5. The information processing apparatus according to claim 1, comprising an ID determination unit that determines an ID for ordering and distinguishing each of a series of periodic operations, wherein the same ID is assigned to a plurality of images captured during one periodic operation.
6. The information processing apparatus according to claim 5, wherein the image selection unit selects a plurality of images that have the same ID as images to be used for generating the three-dimensional data.
7. The information processing apparatus according to claim 5, wherein the weight processing unit determines the weight according to the order of the periodic operations identified by the ID.
8. The information processing apparatus according to claim 7, wherein the weight processing unit determines the weight based on the ID such that it decreases as a series of cycle operations progress.
9. The information processing apparatus according to claim 8, wherein the image selection unit thins out multiple images such that the amount of thinning increases as the weight decreases, and selects the images to be used for generating the three-dimensional data.
10. The information processing apparatus according to claim 1, wherein the image of the work area is captured from different positions by a first camera and a second camera, the weight processing unit comprises a first weight determination unit and a second weight determination unit, the first weight determination unit determines a weight for the image captured by the first camera based on information indicating the state of the work machine, and further determines a weight for the image captured by the second camera based on information indicating the state of the work machine.
11. The information processing apparatus according to claim 10, wherein the image selection unit selects an image to be used for generating three-dimensional data from a plurality of images captured by the first camera and a plurality of images captured by the second camera, based on the weight.
12. The information processing device according to claim 1, further comprising a periodic operation determination unit for determining whether the periodic operation is being performed, wherein if the periodic operation determination unit determines that the periodic operation is not being performed, the weight processing unit determines a predetermined value as the weight instead of the weight based on the periodic operation information.
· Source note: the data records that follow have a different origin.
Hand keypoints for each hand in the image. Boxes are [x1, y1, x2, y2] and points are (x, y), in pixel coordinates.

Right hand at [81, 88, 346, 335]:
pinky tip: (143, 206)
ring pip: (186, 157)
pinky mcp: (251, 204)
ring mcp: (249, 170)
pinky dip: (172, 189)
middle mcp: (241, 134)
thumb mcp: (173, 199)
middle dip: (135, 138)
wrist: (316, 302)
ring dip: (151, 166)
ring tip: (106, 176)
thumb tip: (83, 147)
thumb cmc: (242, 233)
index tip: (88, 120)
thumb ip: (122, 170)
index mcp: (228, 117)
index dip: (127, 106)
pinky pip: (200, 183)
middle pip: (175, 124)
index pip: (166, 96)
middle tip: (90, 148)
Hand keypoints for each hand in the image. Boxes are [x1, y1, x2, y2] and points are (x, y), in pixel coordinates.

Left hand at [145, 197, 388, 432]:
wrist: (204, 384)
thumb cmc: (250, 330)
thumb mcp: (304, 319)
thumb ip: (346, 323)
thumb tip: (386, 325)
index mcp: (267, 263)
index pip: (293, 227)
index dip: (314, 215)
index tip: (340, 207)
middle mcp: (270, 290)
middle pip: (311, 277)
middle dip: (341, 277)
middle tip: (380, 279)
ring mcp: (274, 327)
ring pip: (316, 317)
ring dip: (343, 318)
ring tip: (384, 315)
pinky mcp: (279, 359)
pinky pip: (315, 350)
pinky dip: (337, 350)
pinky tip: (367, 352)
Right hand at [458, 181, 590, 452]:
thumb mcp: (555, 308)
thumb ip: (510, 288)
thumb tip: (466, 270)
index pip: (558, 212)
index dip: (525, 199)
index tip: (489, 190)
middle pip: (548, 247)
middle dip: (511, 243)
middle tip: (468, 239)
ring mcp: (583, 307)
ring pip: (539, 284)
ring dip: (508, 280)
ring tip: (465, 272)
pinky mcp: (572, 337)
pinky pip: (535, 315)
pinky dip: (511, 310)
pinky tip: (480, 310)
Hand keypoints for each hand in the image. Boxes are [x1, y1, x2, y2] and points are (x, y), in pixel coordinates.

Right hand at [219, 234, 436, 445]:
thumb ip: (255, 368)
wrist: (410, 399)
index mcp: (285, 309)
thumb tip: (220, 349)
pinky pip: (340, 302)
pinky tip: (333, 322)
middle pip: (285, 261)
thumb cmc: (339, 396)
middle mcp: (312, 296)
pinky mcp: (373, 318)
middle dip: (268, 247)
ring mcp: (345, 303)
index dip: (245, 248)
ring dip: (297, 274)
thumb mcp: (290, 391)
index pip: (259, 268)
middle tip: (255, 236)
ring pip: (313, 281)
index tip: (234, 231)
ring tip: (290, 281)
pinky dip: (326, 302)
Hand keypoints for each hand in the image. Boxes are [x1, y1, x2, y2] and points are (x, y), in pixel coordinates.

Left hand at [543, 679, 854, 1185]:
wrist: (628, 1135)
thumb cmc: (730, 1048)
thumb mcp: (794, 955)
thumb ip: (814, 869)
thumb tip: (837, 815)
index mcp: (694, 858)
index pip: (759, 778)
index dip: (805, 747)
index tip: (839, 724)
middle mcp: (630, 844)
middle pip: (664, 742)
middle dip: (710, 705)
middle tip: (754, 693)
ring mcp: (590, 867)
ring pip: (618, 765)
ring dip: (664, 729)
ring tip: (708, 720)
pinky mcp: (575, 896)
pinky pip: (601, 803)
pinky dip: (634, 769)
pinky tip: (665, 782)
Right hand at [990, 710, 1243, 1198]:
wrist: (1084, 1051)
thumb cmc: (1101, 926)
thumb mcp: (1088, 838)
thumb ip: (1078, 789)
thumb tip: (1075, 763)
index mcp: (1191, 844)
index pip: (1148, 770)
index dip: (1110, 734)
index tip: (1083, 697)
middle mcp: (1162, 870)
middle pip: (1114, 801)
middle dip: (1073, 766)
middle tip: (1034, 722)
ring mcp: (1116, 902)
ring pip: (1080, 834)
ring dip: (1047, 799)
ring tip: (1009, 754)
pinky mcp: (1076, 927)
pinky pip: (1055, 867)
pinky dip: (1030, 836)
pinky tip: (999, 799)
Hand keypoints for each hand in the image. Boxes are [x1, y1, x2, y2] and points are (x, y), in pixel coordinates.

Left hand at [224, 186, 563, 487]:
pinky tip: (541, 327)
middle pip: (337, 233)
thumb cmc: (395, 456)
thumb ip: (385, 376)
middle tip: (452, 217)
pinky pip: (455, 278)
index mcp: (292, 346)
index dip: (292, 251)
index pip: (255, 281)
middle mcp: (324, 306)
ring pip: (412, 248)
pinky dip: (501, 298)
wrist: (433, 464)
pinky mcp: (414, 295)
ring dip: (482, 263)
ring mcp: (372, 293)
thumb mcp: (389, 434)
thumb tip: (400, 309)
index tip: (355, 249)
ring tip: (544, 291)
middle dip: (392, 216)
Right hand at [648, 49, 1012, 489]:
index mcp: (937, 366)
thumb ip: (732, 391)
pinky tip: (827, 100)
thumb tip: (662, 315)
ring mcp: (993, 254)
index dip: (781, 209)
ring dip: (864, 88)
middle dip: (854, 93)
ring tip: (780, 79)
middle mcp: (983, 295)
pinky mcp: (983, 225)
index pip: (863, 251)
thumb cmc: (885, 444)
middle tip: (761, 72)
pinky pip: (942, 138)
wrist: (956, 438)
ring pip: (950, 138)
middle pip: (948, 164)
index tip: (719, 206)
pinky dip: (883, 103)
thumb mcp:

13. The information processing apparatus according to claim 1, further comprising a three-dimensional data generation unit that generates three-dimensional data based on the image selected by the image selection unit.
14. The information processing device according to claim 1, wherein the three-dimensional data is a three-dimensional point cloud.
15. The information processing apparatus according to claim 1, wherein the work is at least one of excavation using the work machine and discharge of soil and sand.
16. The information processing apparatus according to claim 1, wherein the camera that takes the image is attached to the work machine that performs the periodic operation.
17. An information processing method that determines weights for images based on information indicating the state of a work machine, which is determined based on information about either or both of a work machine that performs work through multiple periodic movements and a camera that photographs a work area and acquires multiple images, and selects an image to be used for generating three-dimensional data from the multiple images based on the weights.
18. A program that causes a computer to execute an information processing method which determines weights for images based on information indicating the state of a work machine, which is determined based on information about either or both of a work machine that performs work through multiple periodic movements and a camera that photographs a work area and acquires multiple images, and selects an image to be used for generating three-dimensional data from the multiple images based on the weights.